(Data excerpts)
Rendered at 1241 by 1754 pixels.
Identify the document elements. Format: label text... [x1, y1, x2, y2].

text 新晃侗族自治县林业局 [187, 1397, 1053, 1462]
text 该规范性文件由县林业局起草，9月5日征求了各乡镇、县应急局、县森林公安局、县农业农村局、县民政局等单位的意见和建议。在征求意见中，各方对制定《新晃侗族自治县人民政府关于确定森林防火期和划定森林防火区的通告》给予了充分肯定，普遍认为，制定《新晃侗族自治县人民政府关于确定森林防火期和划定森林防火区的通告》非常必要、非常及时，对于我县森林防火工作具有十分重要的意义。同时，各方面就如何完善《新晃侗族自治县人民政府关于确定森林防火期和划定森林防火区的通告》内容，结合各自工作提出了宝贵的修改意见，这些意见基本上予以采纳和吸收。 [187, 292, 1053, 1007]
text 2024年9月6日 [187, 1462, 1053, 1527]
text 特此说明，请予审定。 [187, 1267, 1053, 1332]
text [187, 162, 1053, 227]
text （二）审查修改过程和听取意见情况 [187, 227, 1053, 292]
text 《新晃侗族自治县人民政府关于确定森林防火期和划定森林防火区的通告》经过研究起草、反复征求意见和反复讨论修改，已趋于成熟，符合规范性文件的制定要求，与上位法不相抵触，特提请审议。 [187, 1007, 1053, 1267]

**Exercise prompt**
The answer must reproduce all of the entries exactly.

**Task answer**
Rendered at 1241 by 1754 pixels.
Identify the document elements. Format: label text... [x1, y1, x2, y2].

text 新晃侗族自治县林业局 [187, 1397, 1053, 1462]
text 该规范性文件由县林业局起草，9月5日征求了各乡镇、县应急局、县森林公安局、县农业农村局、县民政局等单位的意见和建议。在征求意见中，各方对制定《新晃侗族自治县人民政府关于确定森林防火期和划定森林防火区的通告》给予了充分肯定，普遍认为，制定《新晃侗族自治县人民政府关于确定森林防火期和划定森林防火区的通告》非常必要、非常及时，对于我县森林防火工作具有十分重要的意义。同时，各方面就如何完善《新晃侗族自治县人民政府关于确定森林防火期和划定森林防火区的通告》内容，结合各自工作提出了宝贵的修改意见，这些意见基本上予以采纳和吸收。 [187, 292, 1053, 1007]
text 2024年9月6日 [187, 1462, 1053, 1527]
text 特此说明，请予审定。 [187, 1267, 1053, 1332]
text [187, 162, 1053, 227]
text （二）审查修改过程和听取意见情况 [187, 227, 1053, 292]
text 《新晃侗族自治县人民政府关于确定森林防火期和划定森林防火区的通告》经过研究起草、反复征求意见和反复讨论修改，已趋于成熟，符合规范性文件的制定要求，与上位法不相抵触，特提请审议。 [187, 1007, 1053, 1267]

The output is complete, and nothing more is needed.